[Chart-based quiz rows]
Start of Block

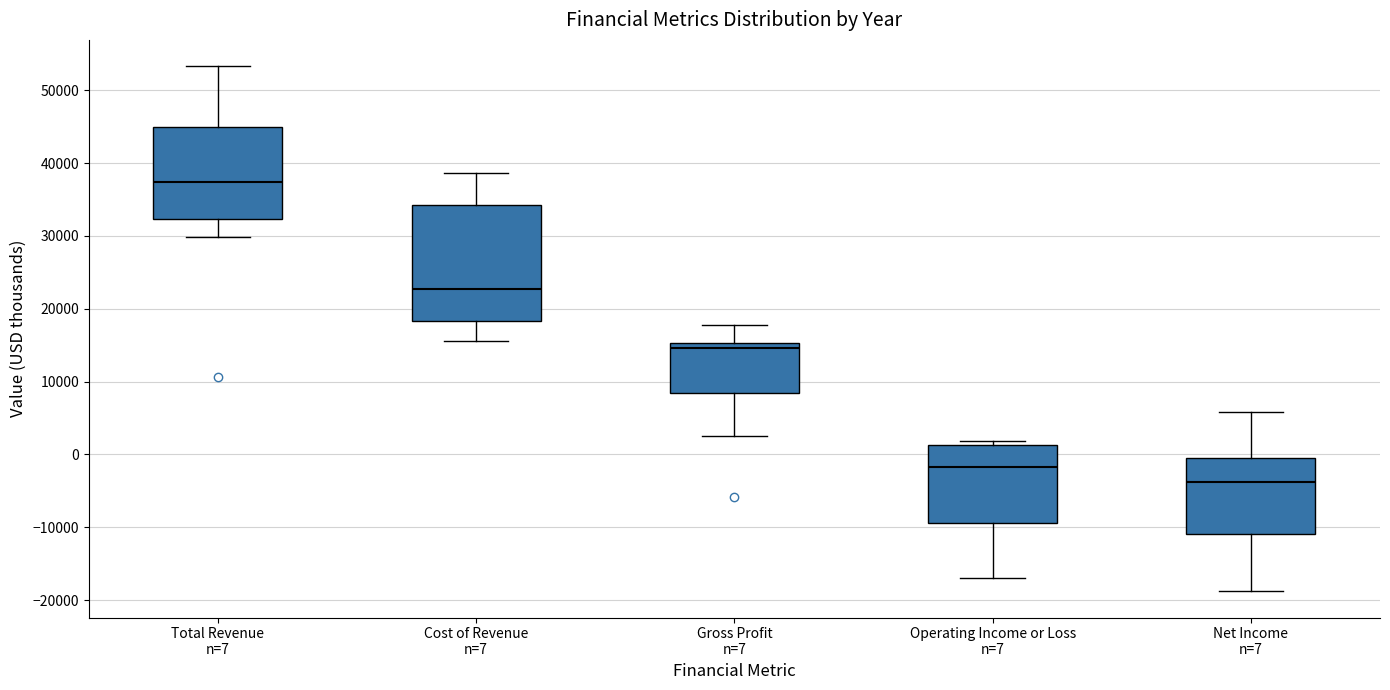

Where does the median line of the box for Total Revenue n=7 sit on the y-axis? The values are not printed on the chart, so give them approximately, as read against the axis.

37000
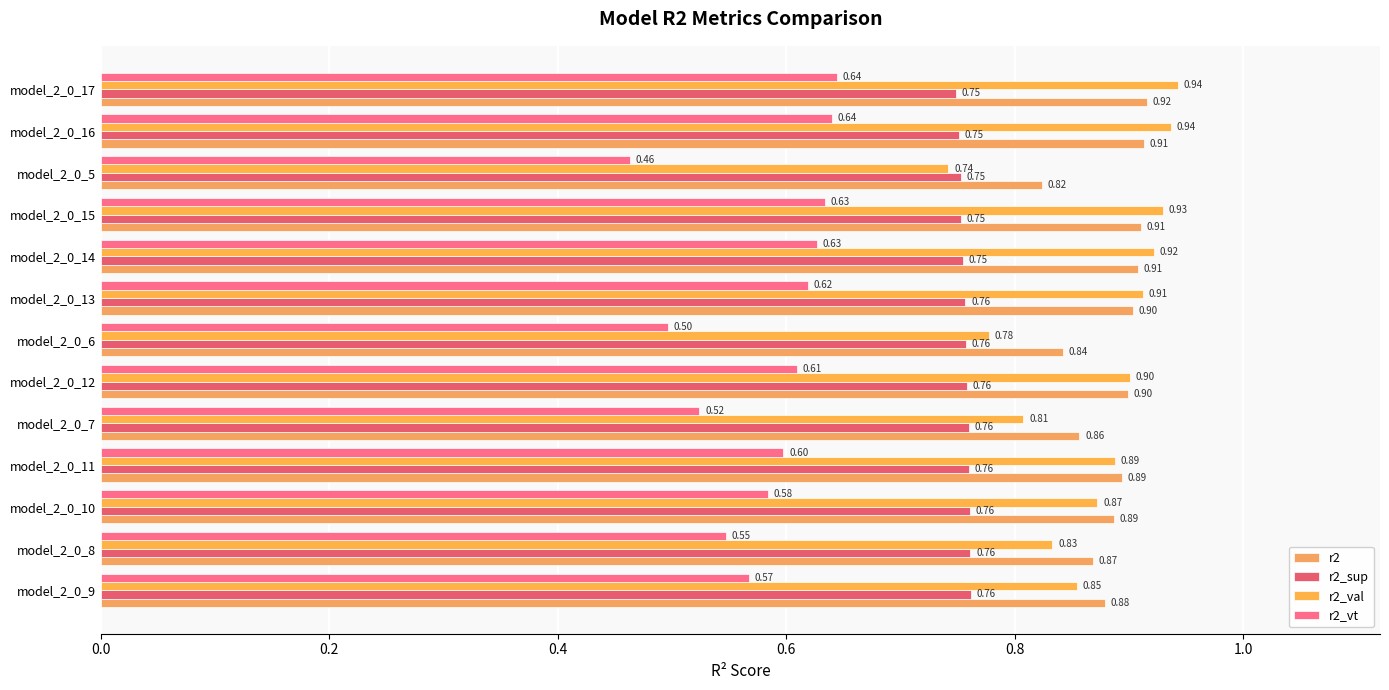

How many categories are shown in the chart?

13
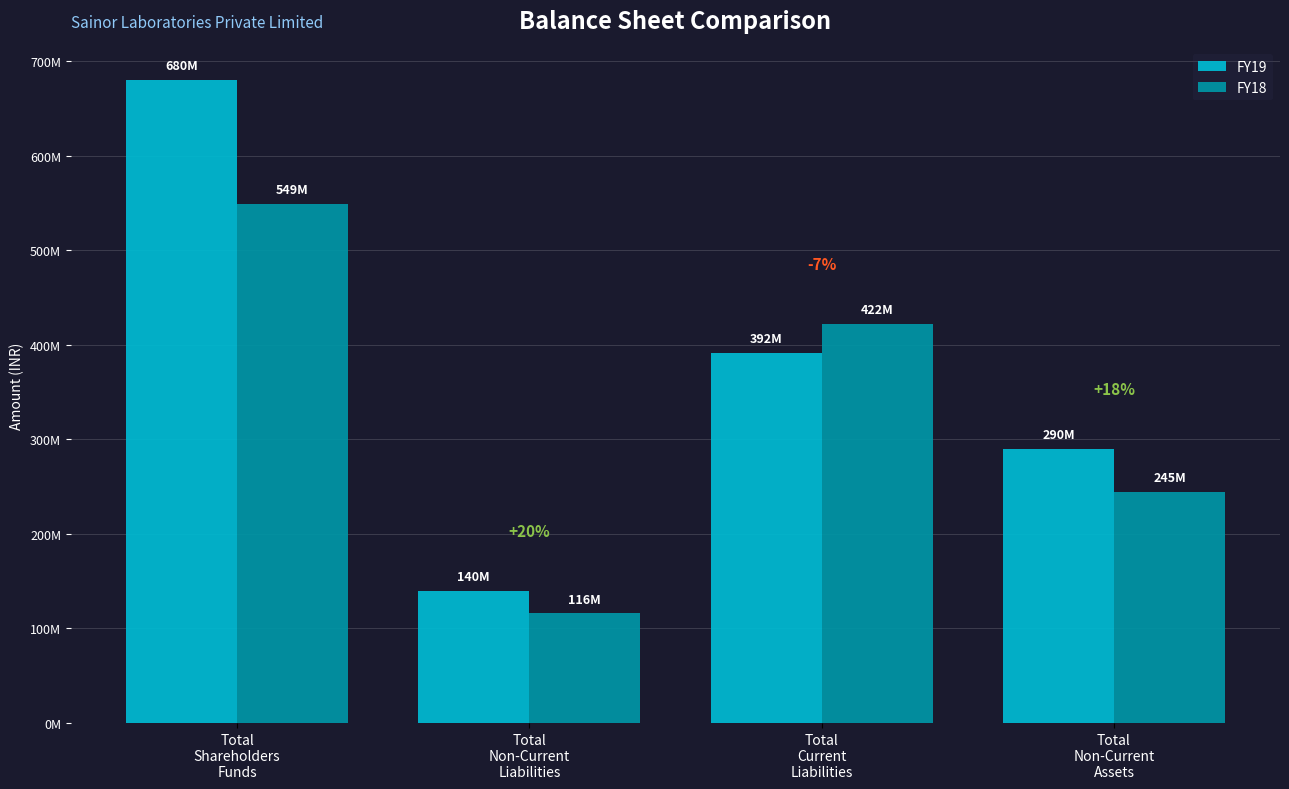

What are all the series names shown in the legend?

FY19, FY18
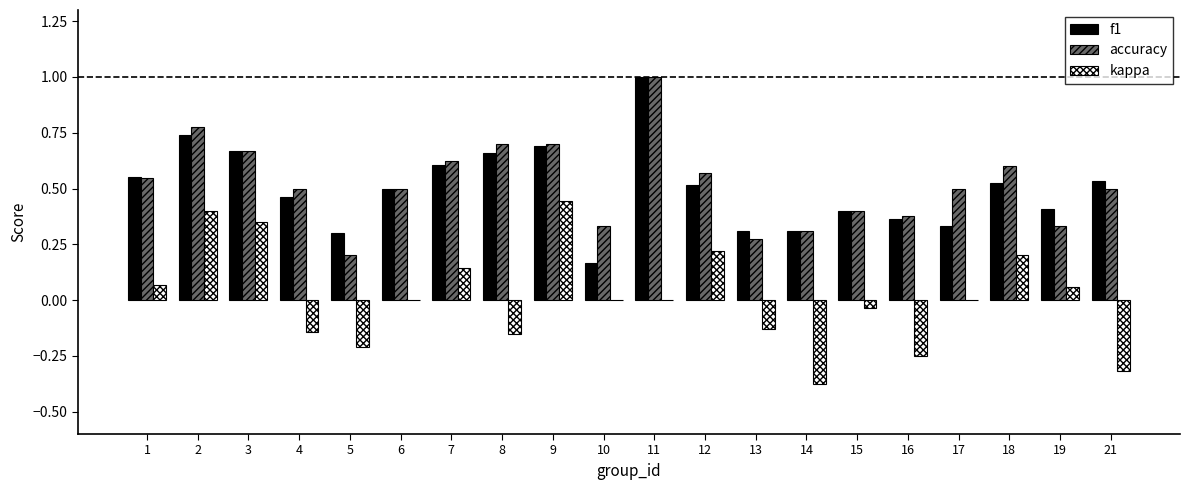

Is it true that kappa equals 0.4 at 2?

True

End of Block

Your assignment:
Copy out the rows above word for word, leaving out the pictures.

Solution to this exercise:
Where does the median line of the box for Total Revenue n=7 sit on the y-axis? The values are not printed on the chart, so give them approximately, as read against the axis.

37000

How many categories are shown in the chart?

13

What are all the series names shown in the legend?

FY19, FY18

Is it true that kappa equals 0.4 at 2?

True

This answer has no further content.